Absolwenci SGH, Paweł Porucznik i Dawid Winter chcą podbić międzynarodowy rynek branży optycznej. Jak zrodził się biznes, który w maju br. otrzymał wyróżnienie w rankingu 50 Najbardziej Kreatywnych w Biznesie? Przypominamy historię polskiego startupu 4MOSA.
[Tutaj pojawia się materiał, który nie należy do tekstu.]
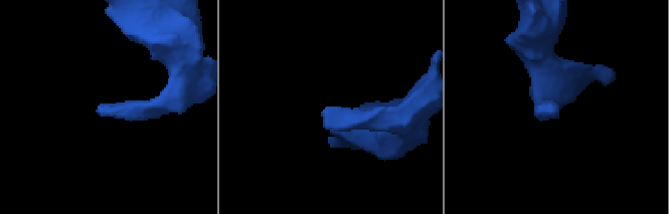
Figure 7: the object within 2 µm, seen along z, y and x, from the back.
shape alone is not enough
look em planes borders at 7:(325, 110)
Obecnie sprzedają okulary online oraz w showroomach w Warszawie, Poznaniu i Krakowie. Docelowo planują otwarcie większej ilości salonów w całej Polsce oraz wyjście na rynki zagraniczne. Chcą, by wizyta w butiku ich marki tworzyła unikalne przeżycie dla klienta. One-stop-shop, czyli miejsce gdzie klient może razem z ekspertami dobrać odpowiednie dla siebie oprawki, zbadać swój wzrok oraz odebrać gotowe okulary w godzinę. Startup 4MOSA w najbliższych latach zamierza rozprawić się z duopolem włoskich marek na tworzenie wysokiej jakości oprawek okularowych.
Egzotyczny design
Konkurencja z wysokiej półki
Co ciekawe, 90% rynku optycznego należy obecnie do dwóch włoskich firm – Luxottica i Safilo – produkujących okulary na licencji ekskluzywnych marek, jak Chanel, Ray-Ban czy Dior. Okulary produkowane przez startup z Polski nie odbiegają jakością od wymienionych, jednak ich ceny są znacznie niższe. – To właśnie jest główna siła naszej marki – mówi Paweł Porusznik, współwłaściciel 4MOSA. – Zmieniliśmy tradycyjny model funkcjonujący na rynku optycznym. Omijamy zbędnych pośredników, takich jak hurtownie czy handlowcy. Nie płacimy opłat licencyjnych za używanie cudzej marki, ponieważ sami projektujemy okulary pod naszą własną marką. Dzięki temu wszelkie uzyskane oszczędności możemy przerzucić na klienta, jest to absolutny win-win dla nas i dla naszych klientów – tłumaczy.